Extinction du paupérisme/Chapitre IV

CHAPITRE IV.


RECETTES ET DÉPENSES.

D’après notre supposition, l’association ouvrière aurait à défricher les 2/3 de 9,190,000 hectares de terre, aujourd’hui inculte, c’est-à-dire 6,127,000 hectares.

Pour savoir combien ces hectares rapporteraient s’ils étaient soumis à une culture habile, sans jachères, nous avons fait le calcul suivant :

Le nombre d’hectares des cultures dans la France entière est de 
 19,314,741
Celui des prairies tant naturelles qu’artificielles 
 5,774,745

Étendue en hect. Total 
 25,089,486

La valeur du produit brut de ces terrains est :

Pour les cultures 
 3,479,583,005
Pour les prairies 
 666,363,412

Produit total, francs 
 4,145,946,417

Le produit moyen par hectares de terres ensemencées ou mises en prairies s’élève donc à 165 francs.

Données enregistrées:
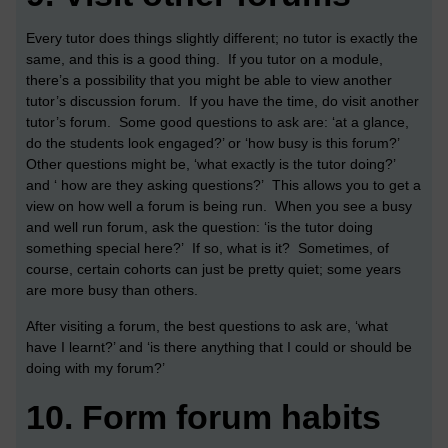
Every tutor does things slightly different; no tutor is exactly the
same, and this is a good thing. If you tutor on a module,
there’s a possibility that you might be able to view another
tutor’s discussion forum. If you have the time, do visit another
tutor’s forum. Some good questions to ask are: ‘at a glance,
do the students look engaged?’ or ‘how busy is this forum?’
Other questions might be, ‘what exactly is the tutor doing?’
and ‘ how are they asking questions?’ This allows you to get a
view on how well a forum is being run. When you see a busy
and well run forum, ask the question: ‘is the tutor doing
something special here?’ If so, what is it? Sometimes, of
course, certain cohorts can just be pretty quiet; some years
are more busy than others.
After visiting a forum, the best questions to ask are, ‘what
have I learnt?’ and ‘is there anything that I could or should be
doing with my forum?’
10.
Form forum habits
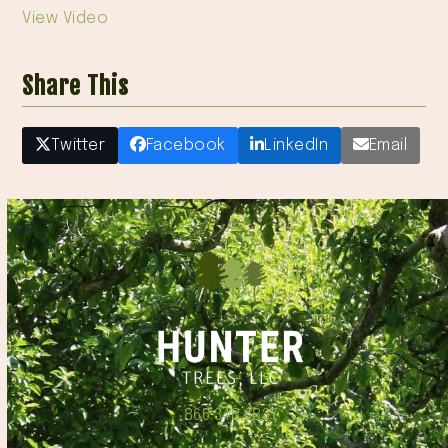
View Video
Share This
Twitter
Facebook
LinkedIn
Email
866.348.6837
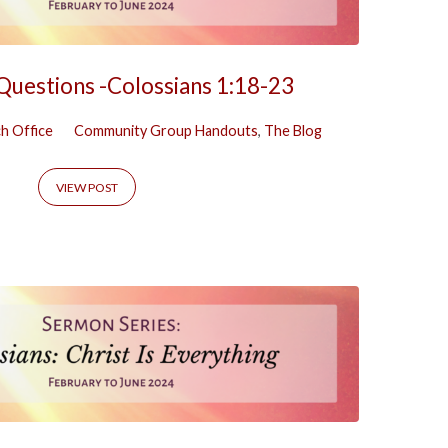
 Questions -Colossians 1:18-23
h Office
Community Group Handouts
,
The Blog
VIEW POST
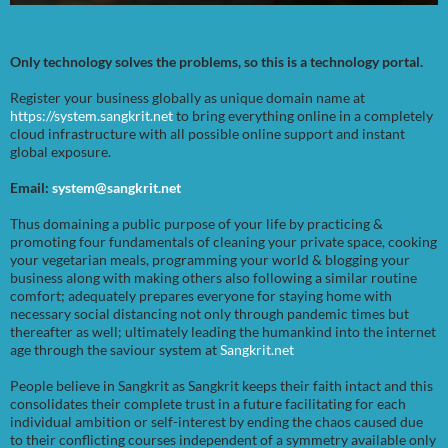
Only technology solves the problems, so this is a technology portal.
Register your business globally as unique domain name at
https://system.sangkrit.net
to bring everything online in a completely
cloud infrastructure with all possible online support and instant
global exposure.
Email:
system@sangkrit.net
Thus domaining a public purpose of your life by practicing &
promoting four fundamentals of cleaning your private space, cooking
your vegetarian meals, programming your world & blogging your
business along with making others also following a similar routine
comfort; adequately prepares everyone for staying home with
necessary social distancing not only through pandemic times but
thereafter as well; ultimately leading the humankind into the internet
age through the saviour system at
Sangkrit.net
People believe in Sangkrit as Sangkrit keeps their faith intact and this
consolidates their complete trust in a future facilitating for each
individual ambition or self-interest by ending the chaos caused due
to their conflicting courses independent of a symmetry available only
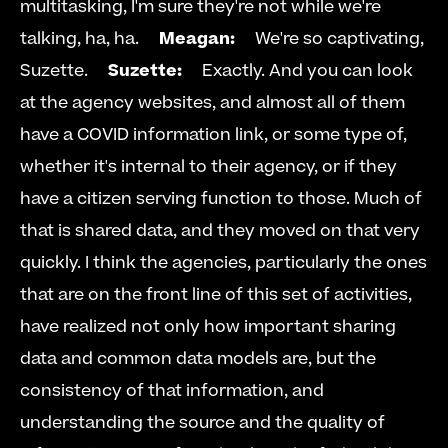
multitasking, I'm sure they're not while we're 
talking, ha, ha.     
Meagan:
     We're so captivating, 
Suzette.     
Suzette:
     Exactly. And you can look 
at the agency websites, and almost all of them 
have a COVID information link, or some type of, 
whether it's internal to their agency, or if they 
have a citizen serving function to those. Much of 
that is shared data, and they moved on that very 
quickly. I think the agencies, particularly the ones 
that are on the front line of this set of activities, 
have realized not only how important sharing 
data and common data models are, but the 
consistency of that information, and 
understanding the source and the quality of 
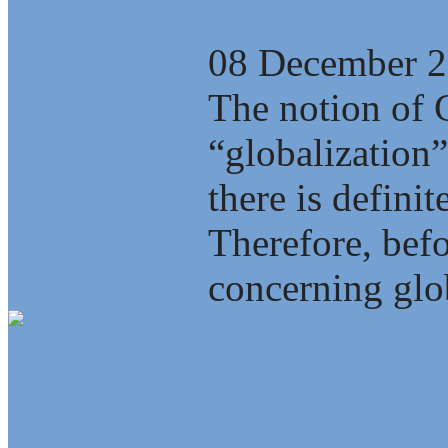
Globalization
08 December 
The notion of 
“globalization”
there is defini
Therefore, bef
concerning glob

Consigne 1: Dans la liste, recopiez la partie qui s'ouvre sur la ligne contenant « multitasking, I'm sure » et se termine à la fin de la liste, en substituant « department » à « agency » sans rien modifier d'autre. Laissez de côté les images, s'il vous plaît.
Consigne 2: Reprenez le texte sur l'extinction du paupérisme là où il s'arrête.

Résultat de l'exercice 1:
multitasking, I'm sure they're not while we're 
talking, ha, ha.     
Meagan:
     We're so captivating, 
Suzette.     
Suzette:
     Exactly. And you can look 
at the department websites, and almost all of them 
have a COVID information link, or some type of, 
whether it's internal to their department, or if they 
have a citizen serving function to those. Much of 
that is shared data, and they moved on that very 
quickly. I think the agencies, particularly the ones 
that are on the front line of this set of activities, 
have realized not only how important sharing 
data and common data models are, but the 
consistency of that information, and 
understanding the source and the quality of 
Globalization
08 December 
The notion of 
“globalization”
there is defini
Therefore, bef
concerning glob

Résultat de l'exercice 2:
D’un autre côté, il y a en France 51,568,845 animaux domestiques de toute espèce, qui donnent un produit brut de 767,251,351 francs[1]. L’un dans l’autre, chaque tête de bétail rapporte donc 15 fr., et comme ces bestiaux sont nourris sur environ 26 millions d’hectares, cela fait environ deux têtes de bétail par hectare. En moyenne, on peut dire que chaque hectare produit 195 fr. dont 165 fr. pour le revenu de la terre et 30 fr. pour le revenu des bestiaux.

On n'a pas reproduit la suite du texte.